## Problems
A) List the ages that the discussion of bitcoin investing by age proposes for its five hypotheticals.
B) Write out the stretch of the discussion of bitcoin investing by age from "So if we come" through "period of time.".
C) Extend the discussion of bitcoin investing by age, picking up after its final sentence.

You should not presume the income, the expenses or even the prior investments of a person based on age, even though age is a factor that each person needs to take into account. If you ignore age or even just superficiallly make presumptions about your bitcoin investment based on your own age, then you are being sloppy and likely going to do worse in your bitcoin investment based on your failing/refusing to adequately account for your personal factors in meaningful and significant ways..
Actually it's not that we shouldn't assume what we do but we must adjust our expenses to our income. If we can't manage these two factors even if we assume too much it will be very difficult to invest in whatever we want. This assumption has the factor of not being careless so our activities will be well-maintained and prevent failure in potentially significant matters. Because having investments is only for the purpose of our future but considering before doing it of course there are sufficient ways to get assets for our future so that all of these things without any personal factors may be sufficient.
I am not opposed to some frameworks to consider people as they age, yet it becomes problematic if we try to get into too many details, since various actions of individuals can end up making differences, and even if there are a lot of people who end up forming families, we cannot necessarily presume family context or even income or amounts of investments and/or savings - even though generally an overwhelming number of folks are inadequately invested in various assets - and surely when it comes to bitcoin it is quite likely that we have somewhere in the ballpark of only around 1% of the world's population invested in bitcoin, and maybe even the ones who are invested in bitcoin are inadequately invested in it.
So if we come up with five hypotheticals and we attempt to make them representative of various age groups, such as 25, 35, 45, 55, 65, we might give certain financial characteristics to each of them in terms of their income level (their discretionary income), the kinds of investments they own, the level of their back up funds and maybe a few other presumptions that might not fit everyone of their age group.. but we are giving someone who we might be wanting to describe.. such as someone who is new to bitcoin or maybe someone who had already been investing into bitcoin for a period of time.

## Extracted material

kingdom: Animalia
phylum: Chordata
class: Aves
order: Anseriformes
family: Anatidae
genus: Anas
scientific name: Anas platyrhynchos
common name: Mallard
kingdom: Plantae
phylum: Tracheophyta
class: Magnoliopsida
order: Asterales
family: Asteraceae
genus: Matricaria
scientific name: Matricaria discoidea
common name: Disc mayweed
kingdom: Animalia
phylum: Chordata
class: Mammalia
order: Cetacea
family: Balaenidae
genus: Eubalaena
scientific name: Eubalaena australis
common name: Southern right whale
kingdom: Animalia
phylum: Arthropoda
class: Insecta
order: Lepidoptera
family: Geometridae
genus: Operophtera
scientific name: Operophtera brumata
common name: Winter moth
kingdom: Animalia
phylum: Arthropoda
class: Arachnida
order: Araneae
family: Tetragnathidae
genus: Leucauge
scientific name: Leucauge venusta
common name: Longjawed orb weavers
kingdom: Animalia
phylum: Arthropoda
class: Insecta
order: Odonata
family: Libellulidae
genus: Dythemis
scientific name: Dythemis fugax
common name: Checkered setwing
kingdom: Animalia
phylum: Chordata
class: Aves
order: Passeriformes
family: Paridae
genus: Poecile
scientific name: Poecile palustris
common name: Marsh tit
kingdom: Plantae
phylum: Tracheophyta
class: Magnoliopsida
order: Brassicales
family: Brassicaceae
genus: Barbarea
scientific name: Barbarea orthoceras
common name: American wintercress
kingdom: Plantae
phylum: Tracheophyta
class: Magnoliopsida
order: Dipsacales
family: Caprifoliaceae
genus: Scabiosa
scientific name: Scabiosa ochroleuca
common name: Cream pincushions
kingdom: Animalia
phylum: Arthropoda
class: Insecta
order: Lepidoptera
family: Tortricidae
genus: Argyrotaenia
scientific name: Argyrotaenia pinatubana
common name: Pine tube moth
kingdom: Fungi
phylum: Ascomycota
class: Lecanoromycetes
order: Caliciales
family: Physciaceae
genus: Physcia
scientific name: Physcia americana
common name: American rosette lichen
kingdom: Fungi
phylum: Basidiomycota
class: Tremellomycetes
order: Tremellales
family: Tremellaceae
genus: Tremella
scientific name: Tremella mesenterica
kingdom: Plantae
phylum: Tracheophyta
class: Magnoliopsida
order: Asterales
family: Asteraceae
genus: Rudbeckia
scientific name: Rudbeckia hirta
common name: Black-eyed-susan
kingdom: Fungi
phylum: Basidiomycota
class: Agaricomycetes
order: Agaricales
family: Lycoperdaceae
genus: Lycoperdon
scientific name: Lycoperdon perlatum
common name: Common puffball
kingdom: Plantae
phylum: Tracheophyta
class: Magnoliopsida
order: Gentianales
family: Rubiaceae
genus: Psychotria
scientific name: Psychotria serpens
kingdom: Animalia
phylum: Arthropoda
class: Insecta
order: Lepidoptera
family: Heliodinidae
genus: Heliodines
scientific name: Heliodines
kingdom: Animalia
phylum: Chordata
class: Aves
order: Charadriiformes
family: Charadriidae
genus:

## Answers to the problems
A) 25, 35, 45, 55, 65

B)
So if we come up with five hypotheticals and we attempt to make them representative of various age groups, such as 25, 35, 45, 55, 65, we might give certain financial characteristics to each of them in terms of their income level (their discretionary income), the kinds of investments they own, the level of their back up funds and maybe a few other presumptions that might not fit everyone of their age group.. but we are giving someone who we might be wanting to describe.. such as someone who is new to bitcoin or maybe someone who had already been investing into bitcoin for a period of time.

C)
Age is not a barrier to Bitcoin investment because you do not need strength before you can buy Bitcoin, but i agree that investing in Bitcoin at a youthful age is a worthy time to invest in Bitcoin because youths have enough time to work on their finances to have discretionary income that they will use to invest in Bitcoin, and they also have plenty of years ahead of them they can use to ccumulate Bitcoin and hold for plenty of years so that they can stand a chance of being in profit in Bitcoin investment, and they can also handle the pressure of the market sentiments in a way that it will not have any negative effect on them.
True, age is na a barrier, old and younger folks can invest in bitcoin and hold for the long term. Younger folks find bitcoin investment as an opportunity to improve their financial situation. Older folk may not want to invest because of their age. They believe that they don't have enough years to live again. That's why young people should Start accumulating bitcoin early so that by the time they are older, they have already build their portfolio. it is never too late for older folks who are considering to invest in bitcoin however if they have accumulated earlier,by now they would be reaping the fruit of their hardworks.
You make little sense Cossyblack.
You agree that age is not a barrier, but then you go on to describe various age-related scenarios to show that age can be a factor.
Age is a factor regarding investment timeline (life goals), ability to train (learn), income, expenses, family/relationship status, potential health issues, maturity etc.
Age is a factor that you cannot ignore or downplay if you are trying to figure out how bitcoin might fit into the lives of individuals.
Taking of loan is definitely a personal choice, it has worked well for some folks while some other folks having regretted taking such an action....Well I believe that when done the right way loans will not take away you peace of mind....Bitcoin is a volatile asset, the future is mostly uncertain, and it would seem only foolish for folks to borrow money with the intention of using the proceeds/profits they get from Bitcoin in repaying that loan...It wouldn't be a bad idea if one takes probably a low interest loan, and the repayment of the loan is not dependent on the supposed profit you will get from Bitcoin...
Indeed folks should stick to what they can handle without letting it interrupt their bitcoin investment, just as Jay said, taking loans to invest in bitcoin is an advanced technique however, those starting their bitcoin investment shouldn't attempt taking loans because they still need some level of experience to really understand how the whole accumulation process works first with their discretionary income until it becomes their habit. Loans can be used to front load your bitcoin investment especially during dips but first we must ensure we have a way of paying back without messing with our bitcoins.
Well I think everything we must do with our finance especially when it comes to investment must be thoroughly planned with a touch of experience. The difference between a newbie and a pro bitcoin investors is the planned strategy and how they implement them.
You don't need to plan and figure out to just start buying bitcoin and DCAing. The more complicated and/or aggressive that you plan to be, then you will likely have to employ higher levels of preparations and plannings to make sure that your chosen added level of complexity is not going to cause too much risks and/or costs in regards to your bitcoin holdings and/or management.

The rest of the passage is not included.